No, I do not regularly read Marie Claire (I don’t regularly read any one source for information) but when I saw their article about resumes I had to learn more.
As a recruiter my first reaction was “No **** Sherlock.” We often times forget that our world of recruiting is a mystery to people on the outside and what seems like common sense to us sometimes goes against norms. Two Vanderbilt Law School economists did a study that involved resumes with a 10 year job gap. Some of the resumes explained the job gap by stating it was due to a divorce or to raise children. The other resumes gave no explanation. The resumes with the explanations raised their chance of being hired by 30 to 40 percent.
The reason that their chances went up was not WHY they had a gap but rather that they had a reasonable explanation. I bet they would find the same increase if the applicants said they hiked the seven summits or decided to live with an indigenous tribe in the Amazon. The reason for the increase is that they answered the question a recruiter always has… “Why the gap?”
How was your time in prison?
My first reaction to a large gap is “hmmm, prison?” If you don’t explain something most HR people and hiring managers will assume the worst. I even encourage people to put a reason for job changes on their resume. Nothing big, just a short explanation under each position, maybe in a smaller font and italics; Laid Off, Recruited to XYZ Company, etc…
Remember, your resume’s job is to get you the interview, the interview gets you the offer. If I have 100 applicants (not uncommon) for a position I am first looking for ANY reason to kick people out. Unexplained gap… GOODBYE! Harsh? Yes, but do you want to know what really happens to your resume / online application or do you want me to be nice? As I say “The truth hurts some people but I have learned to live with it.”
Stay at Home Parents
When I was looking for a full time job three years ago I had some gaps myself. I stayed at home for six years to raise our triplets. One thing I did that helped was doing some contract work during those six years. I think it is AWESOME if someone stays at home to focus on their family. But I always encourage people to begin with the end in mind. You need to volunteer or work periodically on a contract basis in the profession you want to work in later. If you don’t you could get left behind. These days business moves just a bit beyond light-speed. You must keep up or you will have a large skill gap (perceived or real) when you decide to re-enter the working world.

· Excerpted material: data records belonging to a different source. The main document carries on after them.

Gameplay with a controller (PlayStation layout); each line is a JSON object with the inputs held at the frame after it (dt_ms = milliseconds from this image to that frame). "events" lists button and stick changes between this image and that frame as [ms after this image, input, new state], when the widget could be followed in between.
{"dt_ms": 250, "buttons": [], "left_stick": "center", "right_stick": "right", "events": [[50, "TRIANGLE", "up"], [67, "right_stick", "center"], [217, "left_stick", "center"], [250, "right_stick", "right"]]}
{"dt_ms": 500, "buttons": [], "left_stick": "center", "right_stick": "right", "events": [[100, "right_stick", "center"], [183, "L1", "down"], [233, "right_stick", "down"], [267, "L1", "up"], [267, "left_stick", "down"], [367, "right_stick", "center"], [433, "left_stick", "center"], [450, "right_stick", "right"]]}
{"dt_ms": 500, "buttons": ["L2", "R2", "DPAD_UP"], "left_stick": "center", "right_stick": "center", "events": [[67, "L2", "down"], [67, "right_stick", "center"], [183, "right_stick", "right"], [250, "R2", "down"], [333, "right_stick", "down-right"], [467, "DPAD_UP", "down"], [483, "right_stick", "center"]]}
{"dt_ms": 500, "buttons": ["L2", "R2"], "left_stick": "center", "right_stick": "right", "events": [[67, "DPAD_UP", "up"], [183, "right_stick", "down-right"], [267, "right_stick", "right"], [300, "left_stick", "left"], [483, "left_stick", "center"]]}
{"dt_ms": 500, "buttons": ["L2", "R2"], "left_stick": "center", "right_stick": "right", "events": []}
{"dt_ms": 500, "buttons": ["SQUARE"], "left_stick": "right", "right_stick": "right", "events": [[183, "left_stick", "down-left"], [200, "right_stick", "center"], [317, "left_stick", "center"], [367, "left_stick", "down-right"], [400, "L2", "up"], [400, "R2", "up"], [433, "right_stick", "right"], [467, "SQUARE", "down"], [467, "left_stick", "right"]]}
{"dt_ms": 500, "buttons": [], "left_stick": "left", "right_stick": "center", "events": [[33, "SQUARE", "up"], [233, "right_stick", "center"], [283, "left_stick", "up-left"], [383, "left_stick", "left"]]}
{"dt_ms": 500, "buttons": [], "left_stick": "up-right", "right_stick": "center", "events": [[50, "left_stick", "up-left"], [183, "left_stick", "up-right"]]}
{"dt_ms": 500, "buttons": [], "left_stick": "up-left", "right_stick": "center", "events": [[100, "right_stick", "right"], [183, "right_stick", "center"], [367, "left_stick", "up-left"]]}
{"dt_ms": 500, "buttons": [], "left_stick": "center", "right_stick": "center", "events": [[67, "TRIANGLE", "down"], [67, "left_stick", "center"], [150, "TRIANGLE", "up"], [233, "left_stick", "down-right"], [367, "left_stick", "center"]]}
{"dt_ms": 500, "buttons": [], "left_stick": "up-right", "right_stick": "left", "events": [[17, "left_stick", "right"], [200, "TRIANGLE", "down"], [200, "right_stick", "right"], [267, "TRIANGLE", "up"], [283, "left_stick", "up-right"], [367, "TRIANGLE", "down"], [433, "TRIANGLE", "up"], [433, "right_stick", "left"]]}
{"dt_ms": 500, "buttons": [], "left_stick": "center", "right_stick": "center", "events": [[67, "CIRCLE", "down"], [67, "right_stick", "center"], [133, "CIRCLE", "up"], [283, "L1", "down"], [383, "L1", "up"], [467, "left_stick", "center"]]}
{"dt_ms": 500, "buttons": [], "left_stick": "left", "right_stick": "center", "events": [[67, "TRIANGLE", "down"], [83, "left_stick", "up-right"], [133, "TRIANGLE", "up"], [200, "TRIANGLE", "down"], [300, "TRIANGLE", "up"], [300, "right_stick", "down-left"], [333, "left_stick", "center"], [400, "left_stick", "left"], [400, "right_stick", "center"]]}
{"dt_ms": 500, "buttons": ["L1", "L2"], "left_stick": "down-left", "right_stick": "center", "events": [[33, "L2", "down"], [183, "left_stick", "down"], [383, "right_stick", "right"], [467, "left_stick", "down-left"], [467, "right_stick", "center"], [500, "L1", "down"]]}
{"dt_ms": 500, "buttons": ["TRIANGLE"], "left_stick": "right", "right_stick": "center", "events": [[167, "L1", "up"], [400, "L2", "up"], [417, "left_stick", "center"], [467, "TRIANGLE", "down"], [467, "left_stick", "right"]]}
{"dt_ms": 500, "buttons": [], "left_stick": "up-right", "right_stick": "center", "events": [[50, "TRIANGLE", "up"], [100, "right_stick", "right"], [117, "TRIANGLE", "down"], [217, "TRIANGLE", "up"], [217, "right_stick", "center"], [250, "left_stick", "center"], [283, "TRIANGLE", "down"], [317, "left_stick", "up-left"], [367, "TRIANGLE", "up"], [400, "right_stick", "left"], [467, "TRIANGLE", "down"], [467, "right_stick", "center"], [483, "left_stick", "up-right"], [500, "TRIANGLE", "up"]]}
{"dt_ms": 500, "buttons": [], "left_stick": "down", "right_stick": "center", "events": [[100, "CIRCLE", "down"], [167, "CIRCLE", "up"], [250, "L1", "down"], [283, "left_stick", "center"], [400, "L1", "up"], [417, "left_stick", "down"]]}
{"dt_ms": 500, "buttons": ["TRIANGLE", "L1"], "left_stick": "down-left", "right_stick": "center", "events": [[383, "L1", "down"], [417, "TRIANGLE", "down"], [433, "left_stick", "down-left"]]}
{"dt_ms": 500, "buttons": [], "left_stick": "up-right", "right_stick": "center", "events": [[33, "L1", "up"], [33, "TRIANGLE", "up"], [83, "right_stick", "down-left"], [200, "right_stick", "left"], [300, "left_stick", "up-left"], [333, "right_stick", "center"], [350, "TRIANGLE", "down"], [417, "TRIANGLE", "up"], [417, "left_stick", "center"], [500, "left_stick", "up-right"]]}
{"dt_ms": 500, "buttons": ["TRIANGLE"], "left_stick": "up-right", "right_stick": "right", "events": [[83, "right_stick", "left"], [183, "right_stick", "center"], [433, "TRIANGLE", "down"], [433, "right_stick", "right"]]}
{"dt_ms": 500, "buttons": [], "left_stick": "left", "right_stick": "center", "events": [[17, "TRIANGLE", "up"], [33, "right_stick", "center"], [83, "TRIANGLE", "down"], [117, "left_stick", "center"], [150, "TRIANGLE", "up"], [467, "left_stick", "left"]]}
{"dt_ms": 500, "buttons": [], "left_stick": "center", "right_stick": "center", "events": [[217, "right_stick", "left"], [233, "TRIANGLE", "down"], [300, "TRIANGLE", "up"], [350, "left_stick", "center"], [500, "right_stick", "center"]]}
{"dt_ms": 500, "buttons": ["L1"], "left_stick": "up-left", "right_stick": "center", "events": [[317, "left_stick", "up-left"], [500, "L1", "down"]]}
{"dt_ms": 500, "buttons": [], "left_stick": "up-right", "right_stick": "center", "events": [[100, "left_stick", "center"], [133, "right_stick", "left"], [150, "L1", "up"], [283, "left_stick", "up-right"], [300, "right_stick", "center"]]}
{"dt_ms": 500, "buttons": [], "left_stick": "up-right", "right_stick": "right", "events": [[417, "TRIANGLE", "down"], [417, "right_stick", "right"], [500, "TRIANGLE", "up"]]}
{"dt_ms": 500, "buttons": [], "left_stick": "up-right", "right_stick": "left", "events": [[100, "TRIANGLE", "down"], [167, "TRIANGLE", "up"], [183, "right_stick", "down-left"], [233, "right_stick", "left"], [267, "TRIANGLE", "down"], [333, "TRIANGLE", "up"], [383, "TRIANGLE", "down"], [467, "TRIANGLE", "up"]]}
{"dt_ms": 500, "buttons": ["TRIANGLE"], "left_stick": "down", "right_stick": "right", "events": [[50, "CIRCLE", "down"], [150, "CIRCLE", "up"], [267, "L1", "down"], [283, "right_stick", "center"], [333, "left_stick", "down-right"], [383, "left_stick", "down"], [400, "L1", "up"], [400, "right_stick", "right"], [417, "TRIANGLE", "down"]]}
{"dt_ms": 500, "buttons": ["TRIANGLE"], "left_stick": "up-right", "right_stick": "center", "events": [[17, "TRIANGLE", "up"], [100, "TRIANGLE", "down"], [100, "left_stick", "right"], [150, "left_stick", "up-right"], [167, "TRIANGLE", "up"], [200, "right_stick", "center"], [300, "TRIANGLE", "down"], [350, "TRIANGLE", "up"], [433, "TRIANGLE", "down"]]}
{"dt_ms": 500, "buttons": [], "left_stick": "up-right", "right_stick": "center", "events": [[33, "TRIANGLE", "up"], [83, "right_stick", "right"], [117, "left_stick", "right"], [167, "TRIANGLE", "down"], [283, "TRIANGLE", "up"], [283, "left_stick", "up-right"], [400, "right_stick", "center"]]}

Volunteering or periodically working on a contract basis can also fill resume gaps. Let’s say you stay at home for 6 years till your kids get into school. This is all hypothetical 🙂 You look around and find a mother’s day out program. I am not going to mention that the name of these programs is sexist 🙂 This is a GREAT opportunity to give the kids some socialization with others and it gives a stay at home parent a chance to volunteer or look for a part time or contract job to keep their head in the game. That sounds like a win-win to me.
The best way to handle employment gaps is to prevent them.